파일을 가져오려면 다음 단계를 따르세요.

  1. RoomReservation.zip 파일을 다운로드합니다.
  2. Dialogflow 콘솔로 이동합니다.
  3. 에이전트를 선택합니다.
  4. 에이전트 이름 옆의 설정 버튼을 클릭합니다.
  5. 내보내기 및 가져오기 탭을 선택합니다.
  6. ZIP 파일에서 가져오기를 선택하고 다운로드한 ZIP 파일을 가져옵니다.

인텐트 감지

Go

이 샘플은 SessionsClient를 사용하여 인텐트를 감지합니다.

func DetectIntentStream(projectID, sessionID, audioFile, languageCode string) (string, error) {
	ctx := context.Background()

	sessionClient, err := dialogflow.NewSessionsClient(ctx)
	if err != nil {
		return "", err
	}
	defer sessionClient.Close()

	if projectID == "" || sessionID == "" {
		return "", errors.New(fmt.Sprintf("Received empty project (%s) or session (%s)", projectID, sessionID))
	}

	sessionPath := fmt.Sprintf("projects/%s/agent/sessions/%s", projectID, sessionID)

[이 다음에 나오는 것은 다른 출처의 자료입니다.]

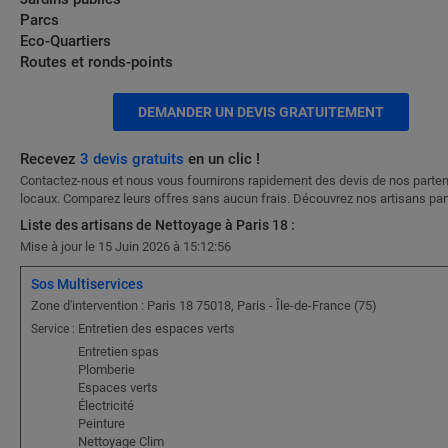
Parcs
Eco-Quartiers
Routes et ronds-points
DEMANDER UN DEVIS GRATUITEMENT
Recevez
3 devis gratuits
en un clic !
Contactez-nous et nous vous fournirons rapidement des devis de nos parten
locaux. Comparez leurs offres sans aucun frais. Découvrez nos artisans part
Liste des artisans de Nettoyage à Paris 18 :
Mise à jour le 15 Juin 2026 à 15:12:56
Sos Multiservices
Zone d'intervention : Paris 18 75018, Paris - Île-de-France (75)
Entretien des espaces verts
Service :
Entretien spas
Plomberie
Espaces verts
Électricité
Peinture
Nettoyage Clim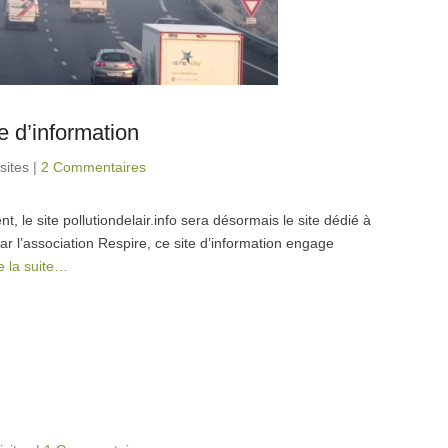
te d’information
sites
|
2 Commentaires
, le site pollutiondelair.info sera désormais le site dédié à
 par l’association Respire, ce site d’information engage
e la suite…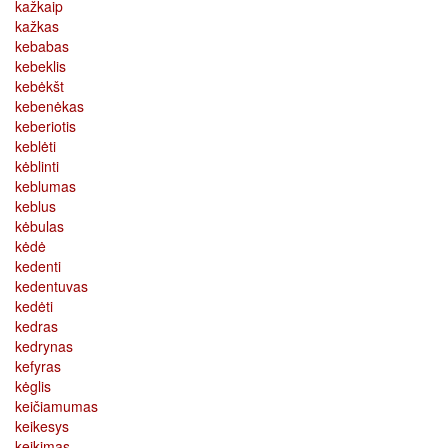
kažkaip
kažkas
kebabas
kebeklis
kebėkšt
kebenėkas
keberiotis
keblėti
kėblinti
keblumas
keblus
kėbulas
kėdė
kedenti
kedentuvas
kedėti
kedras
kedrynas
kefyras
kėglis
keičiamumas
keikesys
keikimas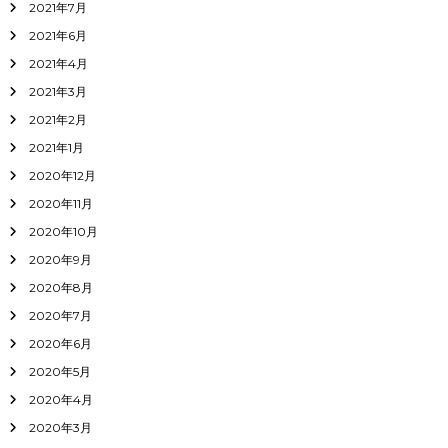
2021年7月
2021年6月
2021年4月
2021年3月
2021年2月
2021年1月
2020年12月
2020年11月
2020年10月
2020年9月
2020年8月
2020年7月
2020年6月
2020年5月
2020年4月
2020年3月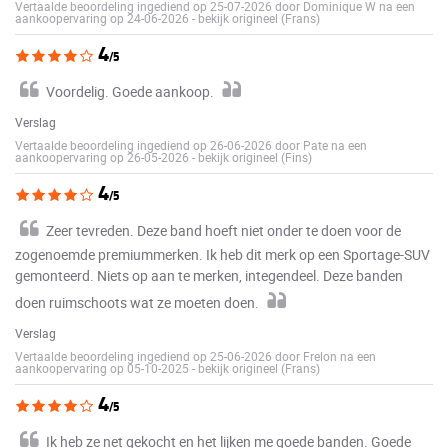
Vertaalde beoordeling ingediend op 25-07-2026 door Dominique W na een
aankoopervaring op 24-06-2026
-
bekijk origineel (Frans)
4
/5
Voordelig. Goede aankoop.
Verslag
Vertaalde beoordeling ingediend op 26-06-2026 door Pate na een
aankoopervaring op 26-05-2026
-
bekijk origineel (Fins)
4
/5
Zeer tevreden. Deze band hoeft niet onder te doen voor de
zogenoemde premiummerken. Ik heb dit merk op een Sportage-SUV
gemonteerd. Niets op aan te merken, integendeel. Deze banden
doen ruimschoots wat ze moeten doen.
Verslag
Vertaalde beoordeling ingediend op 25-06-2026 door Frelon na een
aankoopervaring op 05-10-2025
-
bekijk origineel (Frans)
4
/5
Ik heb ze net gekocht en het lijken me goede banden. Goede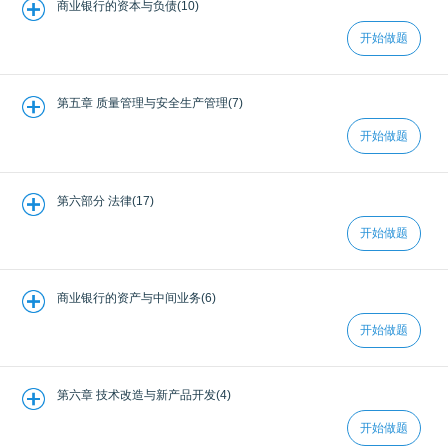
商业银行的资本与负债(10)
开始做题
第五章 质量管理与安全生产管理(7)
开始做题
第六部分 法律(17)
开始做题
商业银行的资产与中间业务(6)
开始做题
第六章 技术改造与新产品开发(4)
开始做题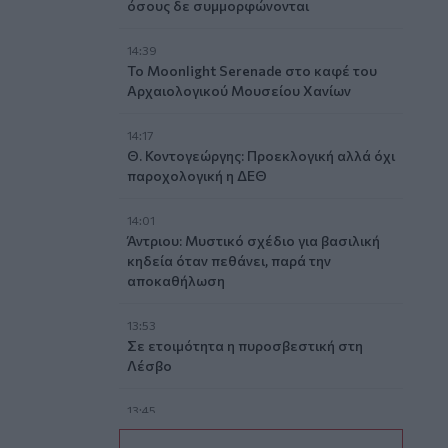
όσους δε συμμορφώνονται
14:39
To Moonlight Serenade στο καφέ του
Αρχαιολογικού Μουσείου Χανίων
14:17
Θ. Κοντογεώργης: Προεκλογική αλλά όχι
παροχολογική η ΔΕΘ
14:01
Άντριου: Μυστικό σχέδιο για βασιλική
κηδεία όταν πεθάνει, παρά την
αποκαθήλωση
13:53
Σε ετοιμότητα η πυροσβεστική στη
Λέσβο
13:45
Κρήτη: Και την Δευτέρα (10/08) πολύ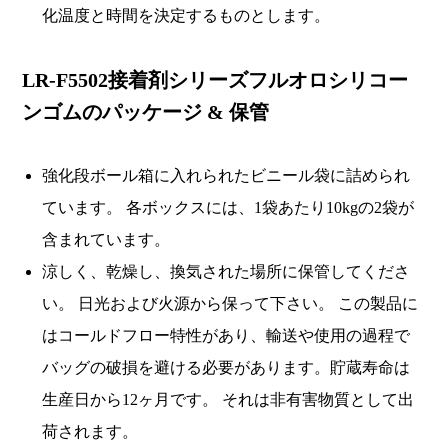
化温度と時間を決定するものとします。
LR-F5502接着剤シリーズフルオロシリコー
ンゴムのパッケージ & 保管
強化段ボール箱に入れられたビニール袋に詰められ
ています。 各ボックスには、1袋あたり10kgの2袋が
含まれています。
涼しく、乾燥し、換気された場所に保管してくださ
い。 日光および火源から保って下さい。 この製品に
はコールドフロー特性があり、輸送や使用の過程で
バッグの破損を避ける必要があります。貯蔵寿命は
生産日から12ヶ月です。 それは非有害物質として出
荷されます。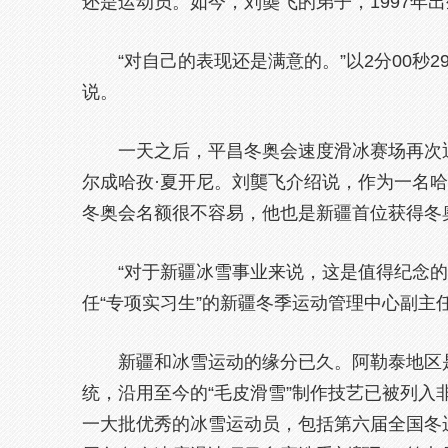
还是运动员。如今，刘龑飞的弟子，1997年出
“对自己的表现还是满意的。”以2分00秒
说。
一天之后，平昌冬奥会速度滑冰赛场再次迎
尔成哈孜·夏开尼。刘龑飞介绍说，作为一名
冬奥会名额很不容易，他也是新疆首位获得冬
“对于新疆冰雪事业来说，这是值得纪念的
任“专项实习生”的新疆冬季运动管理中心副主
新疆和冰雪运动的缘分已久。阿勒泰地区
统，沿用至今的“毛皮滑雪”制作技艺已被列
一大批优秀的冰雪运动员，包括第六届全国冬运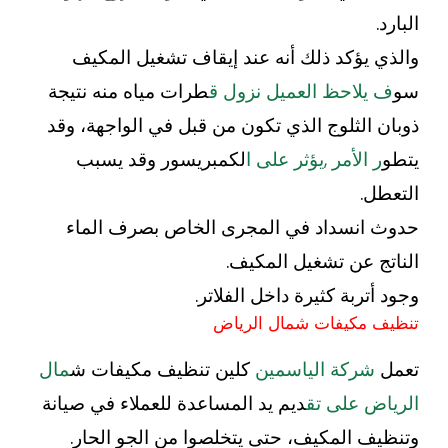
البارد.
والذي يؤكد ذلك أنه عند إيقاف تشغيل المكيف
سو
ف يلاحظ العميل نزول ق
طرات مياه منه نتيجة
ذوبان الثلوج الذي تكون من قبل في الواجهة، وقد
يتطو
ر الأمر ,يؤثر على ا
لكمبريسور وقد يسبب
التعطل.
حدوث انسداد في المجرى الخاص بصرف الماء
الناتج عن تشغيل المكيف.
وجود أتربة كثيرة داخل الفلاتر.
تنظيف مكيفات شمال الرياض
تعمل
شركة الياسمين
كلين تنظيف مكيفات ش
مال
الرياض على تق
ديم يد المساعدة للعملاء في صيانة
وتنظيف المكيف، حتى يتخلصوا من الجو الحار.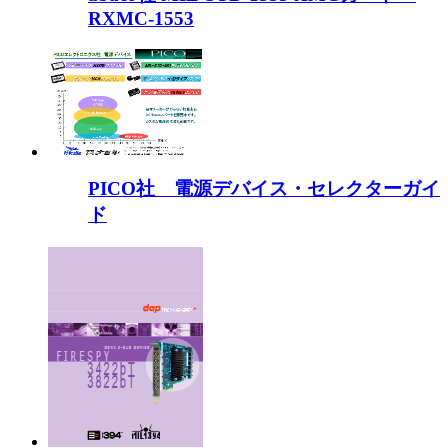
RXMC-1553
PICO社 電源デバイス・セレクターガイ
ド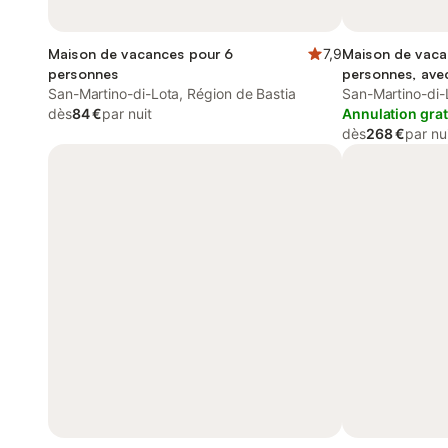
Maison de vacances pour 6
7,9
Maison de vaca
personnes
personnes, avec
San-Martino-di-Lota, Région de Bastia
San-Martino-di-
dès
84 €
par nuit
Annulation grat
dès
268 €
par nu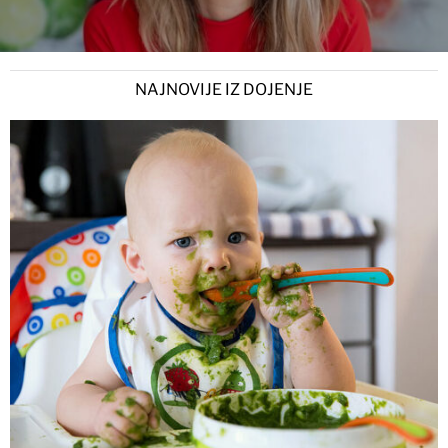
NAJNOVIJE IZ DOJENJE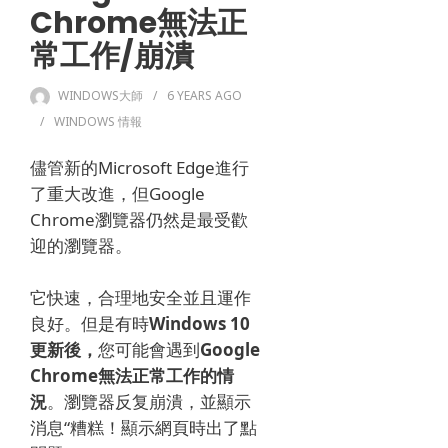
Chrome無法正
常工作/崩潰
WINDOWS大師
6 YEARS
AGO
WINDOWS 情報
儘管新的Microsoft Edge進行
了重大改進，但Google
Chrome瀏覽器仍然是最受歡
迎的瀏覽器。
它快速，合理地安全並且運作
良好。
但是有時
Windows 10
更新後，
您可能會遇到
Google
Chrome無法正常工作的情
況
。
瀏覽器反复崩潰，並顯示
消息“糟糕！
顯示網頁時出了點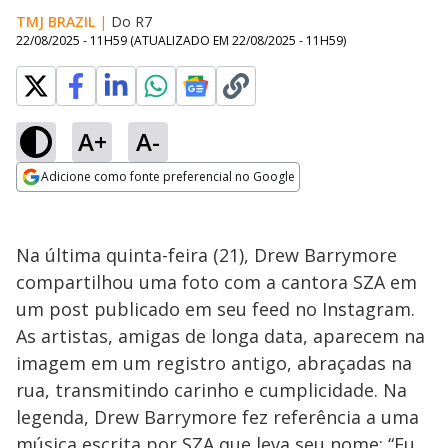
TMJ BRAZIL
|
Do R7
22/08/2025 - 11H59
(ATUALIZADO EM
22/08/2025 - 11H59
)
A+
A-
Adicione como fonte preferencial no Google
Opens in new window
Na última quinta-feira (21), Drew Barrymore
compartilhou uma foto com a cantora SZA em
um post publicado em seu feed no Instagram.
As artistas, amigas de longa data, aparecem na
imagem em um registro antigo, abraçadas na
rua, transmitindo carinho e cumplicidade. Na
legenda, Drew Barrymore fez referência a uma
música escrita por SZA que leva seu nome: “Eu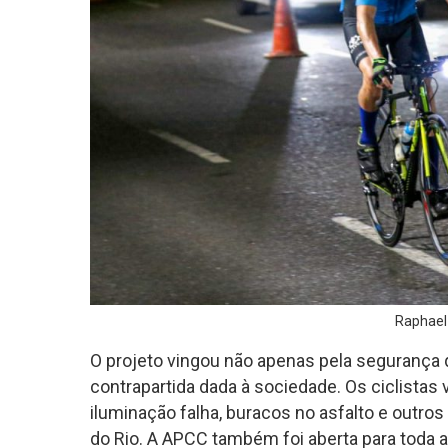
Raphael
O projeto vingou não apenas pela segurança 
contrapartida dada à sociedade. Os ciclistas 
iluminação falha, buracos no asfalto e outro
do Rio. A APCC também foi aberta para toda 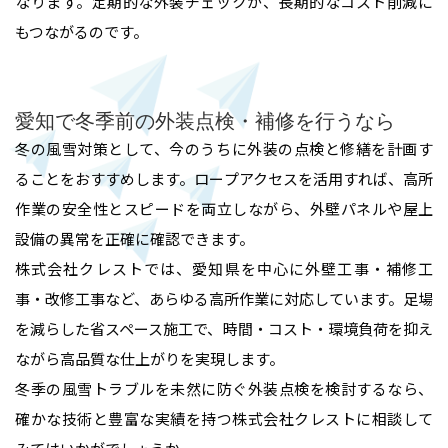
なります。定期的な外装チェックが、長期的なコスト削減に
もつながるのです。
愛知で冬季前の外装点検・補修を行うなら
冬の風雪対策として、今のうちに外装の点検と修繕を計画す
ることをおすすめします。ロープアクセスを活用すれば、高所
作業の安全性とスピードを両立しながら、外壁パネルや屋上
設備の異常を正確に確認できます。
株式会社クレストでは、愛知県を中心に外壁工事・補修工
事・改修工事など、あらゆる高所作業に対応しています。足場
を減らした省スペース施工で、時間・コスト・環境負荷を抑え
ながら高品質な仕上がりを実現します。
冬季の風雪トラブルを未然に防ぐ外装点検を検討するなら、
確かな技術と豊富な実績を持つ株式会社クレストに相談して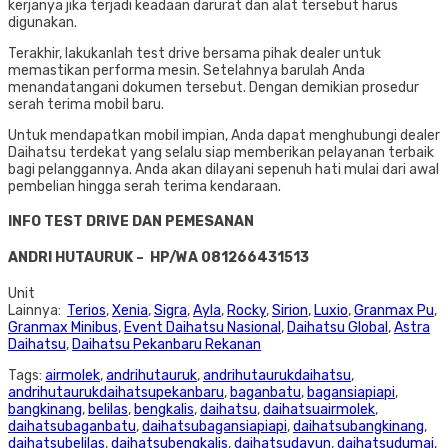
kerjanya jika terjadi keadaan darurat dan alat tersebut harus
digunakan.
Terakhir, lakukanlah test drive bersama pihak dealer untuk
memastikan performa mesin. Setelahnya barulah Anda
menandatangani dokumen tersebut. Dengan demikian prosedur
serah terima mobil baru.
Untuk mendapatkan mobil impian, Anda dapat menghubungi dealer
Daihatsu terdekat yang selalu siap memberikan pelayanan terbaik
bagi pelanggannya. Anda akan dilayani sepenuh hati mulai dari awal
pembelian hingga serah terima kendaraan.
INFO TEST DRIVE DAN PEMESANAN
ANDRI HUTAURUK – HP/WA 081266431513
Unit
Lainnya:
Terios
,
Xenia
,
Sigra
,
Ayla
,
Rocky
,
Sirion
,
Luxio
,
Granmax Pu
,
Granmax Minibus
,
Event Daihatsu Nasional
,
Daihatsu Global
,
Astra
Daihatsu
,
Daihatsu Pekanbaru Rekanan
Tags:
airmolek
,
andrihutauruk
,
andrihutaurukdaihatsu
,
andrihutaurukdaihatsupekanbaru
,
baganbatu
,
bagansiapiapi
,
bangkinang
,
belilas
,
bengkalis
,
daihatsu
,
daihatsuairmolek
,
daihatsubaganbatu
,
daihatsubagansiapiapi
,
daihatsubangkinang
,
daihatsubelilas
,
daihatsubengkalis
,
daihatsudayun
,
daihatsudumai
,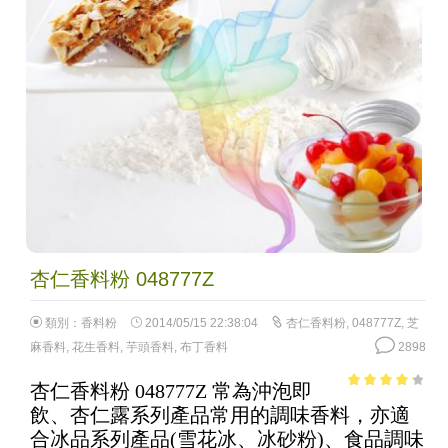
杏仁香料粉 048777Z
類別：
香料粉
2014/05/15 22:38:04
杏仁香料粉
,
048777Z
,
芝
麻香料
,
花生香料
,
芋頭香料
,
布丁香料
2898
杏仁香料粉 048777Z 常為沖泡即
3.52
out
飲、杏仁露系列產品常用的調味香料，亦適
of 5
合冰品系列產品(雪花冰、冰砂粉)、食品調味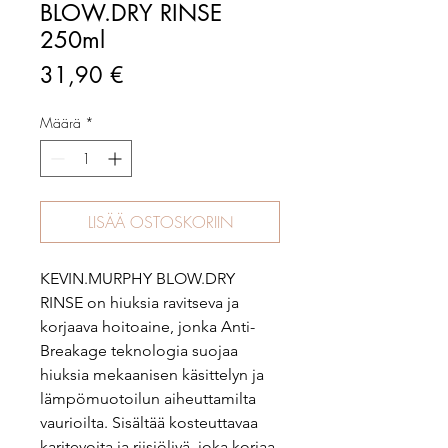
BLOW.DRY RINSE
250ml
Hinta
31,90 €
Määrä
*
LISÄÄ OSTOSKORIIN
KEVIN.MURPHY BLOW.DRY
RINSE on hiuksia ravitseva ja
korjaava hoitoaine, jonka Anti-
Breakage teknologia suojaa
hiuksia mekaanisen käsittelyn ja
lämpömuotoilun aiheuttamilta
vaurioilta. Sisältää kosteuttavaa
karitevoita ja riisiöljyä, joka korjaa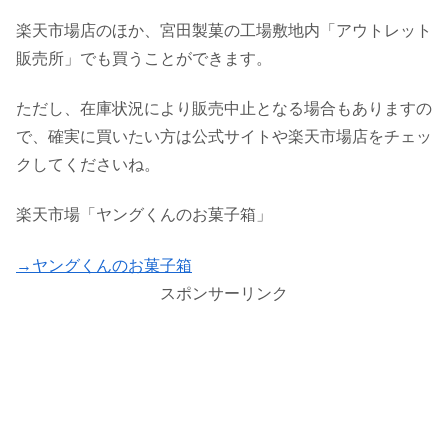
楽天市場店のほか、宮田製菓の工場敷地内「アウトレット
販売所」でも買うことができます。
ただし、在庫状況により販売中止となる場合もありますの
で、確実に買いたい方は公式サイトや楽天市場店をチェッ
クしてくださいね。
楽天市場「ヤングくんのお菓子箱」
→ヤングくんのお菓子箱
スポンサーリンク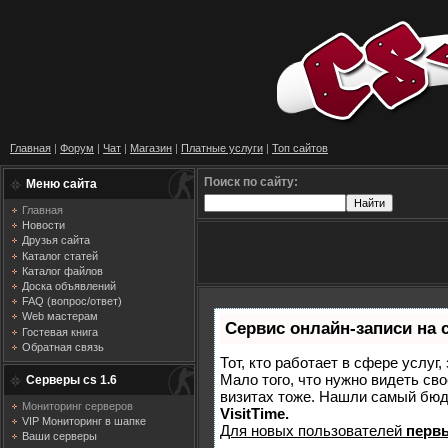
Главная
|
Форум
|
Чат
|
Магазин
|
Платные услуги
|
Топ сайтов
Поиск по сайту:
Меню сайта
Главная
Новости
Друзья сайта
Каталог статей
Каталог файлов
Доска объявлений
FAQ (вопрос/ответ)
Web мастерам
Сервис онлайн-записи на 
Гостевая книга
Обратная связь
Тот, кто работает в сфере услуг
Мало того, что нужно видеть сво
Серверы cs 1.6
визитах тоже. Нашли самый бю
Мониторинг серверов
VisitTime.
VIP Мониторинг в шапке
Для новых пользователей
перв
Ваши серверы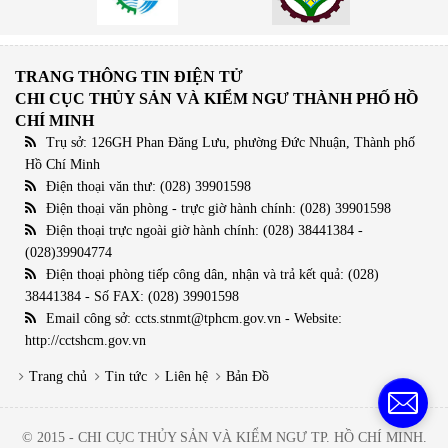
TRANG THÔNG TIN ĐIỆN TỬ
CHI CỤC THỦY SẢN VÀ KIỂM NGƯ THÀNH PHỐ HỒ
CHÍ MINH
Trụ sở: 126GH Phan Đăng Lưu, phường Đức Nhuận, Thành phố
Hồ Chí Minh
Điện thoại văn thư: (028) 39901598
Điện thoại văn phòng - trực giờ hành chính: (028) 39901598
Điện thoại trực ngoài giờ hành chính: (028) 38441384 -
(028)39904774
Điện thoại phòng tiếp công dân, nhận và trả kết quả: (028)
38441384 - Số FAX: (028) 39901598
Email công sở: ccts.stnmt@tphcm.gov.vn - Website:
http://cctshcm.gov.vn
Trang chủ
Tin tức
Liên hệ
Bản Đồ
© 2015 - CHI CỤC THỦY SẢN VÀ KIỂM NGƯ TP. HỒ CHÍ MINH.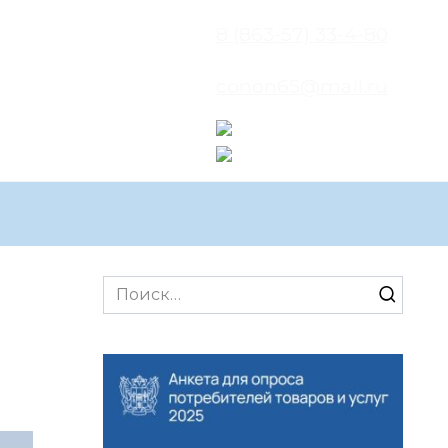
8 (863-57) 33-4-80
conon65@mail.ru
Search
for: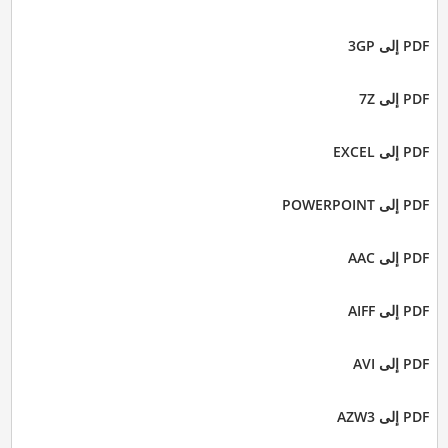
PDF إلى 3GP
PDF إلى 7Z
PDF إلى EXCEL
PDF إلى POWERPOINT
PDF إلى AAC
PDF إلى AIFF
PDF إلى AVI
PDF إلى AZW3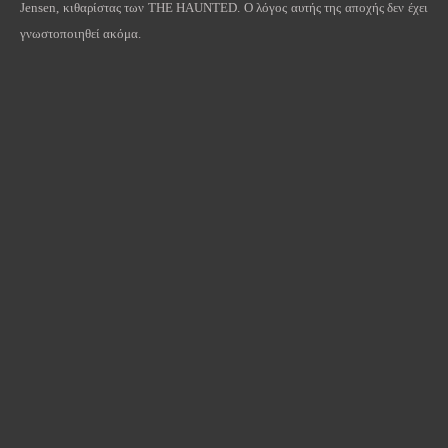
Jensen, κιθαρίστας των THE HAUNTED. Ο λόγος αυτής της αποχής δεν έχει
γνωστοποιηθεί ακόμα.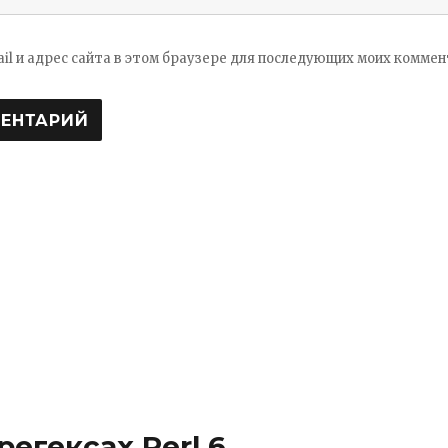
ail и адрес сайта в этом браузере для последующих моих коммен
 регексах Perl 6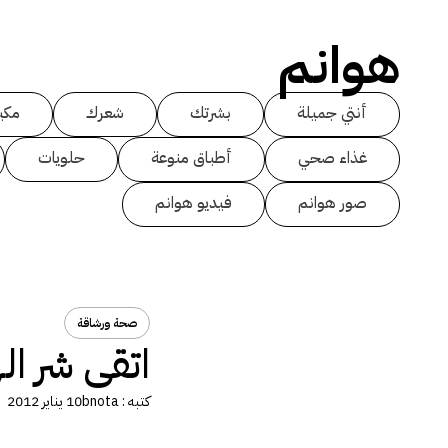
هوانم
أنتي جميلة
بشرتك
شعرك
مكي
غذاء صحي
أطباق منوعة
حلويات
صور هوانم
فيديو هوانم
صحة ورشاقة
اتقى شر ا
كتبه :
bnota
10 يناير 2012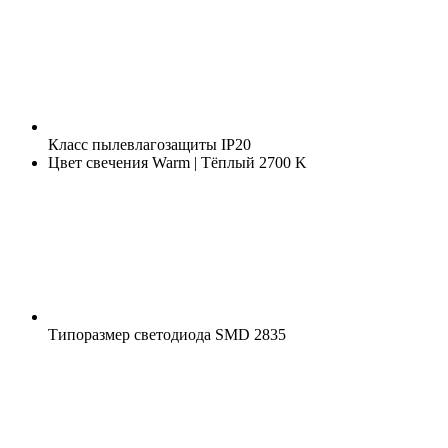
Класс пылевлагозащиты
IP20
Цвет свечения
Warm | Тёплый 2700 K
Типоразмер светодиода
SMD 2835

	// In this example, we hard code the encoding and sample rate for simplicity.
	audioConfig := dialogflowpb.InputAudioConfig{AudioEncoding: dialogflowpb.AudioEncoding_AUDIO_ENCODING_LINEAR_16, SampleRateHertz: 16000, LanguageCode: languageCode}

	queryAudioInput := dialogflowpb.QueryInput_AudioConfig{AudioConfig: &audioConfig}

	queryInput := dialogflowpb.QueryInput{Input: &queryAudioInput}

	streamer, err := sessionClient.StreamingDetectIntent(ctx)
	if err != nil {
		return "", err
	}

	f, err := os.Open(audioFile)
	if err != nil {
		return "", err
	}

	defer f.Close()

	go func() {
		audioBytes := make([]byte, 1024)

		request := dialogflowpb.StreamingDetectIntentRequest{Session: sessionPath, QueryInput: &queryInput}
		err = streamer.Send(&request)
		if err != nil {
			log.Fatal(err)
		}

		for {
			_, err := f.Read(audioBytes)
			if err == io.EOF {
				streamer.CloseSend()
				break
			}
			if err != nil {
				log.Fatal(err)
			}

			request = dialogflowpb.StreamingDetectIntentRequest{InputAudio: audioBytes}
			err = streamer.Send(&request)
			if err != nil {
				log.Fatal(err)
			}
		}
	}()

	var queryResult *dialogflowpb.QueryResult

	for {
		response, err := streamer.Recv()
		if err == io.EOF {
			break
		}
		if err != nil {
			log.Fatal(err)
		}

		recognitionResult := response.GetRecognitionResult()
		transcript := recognitionResult.GetTranscript()
		log.Printf("Recognition transcript: %s\n", transcript)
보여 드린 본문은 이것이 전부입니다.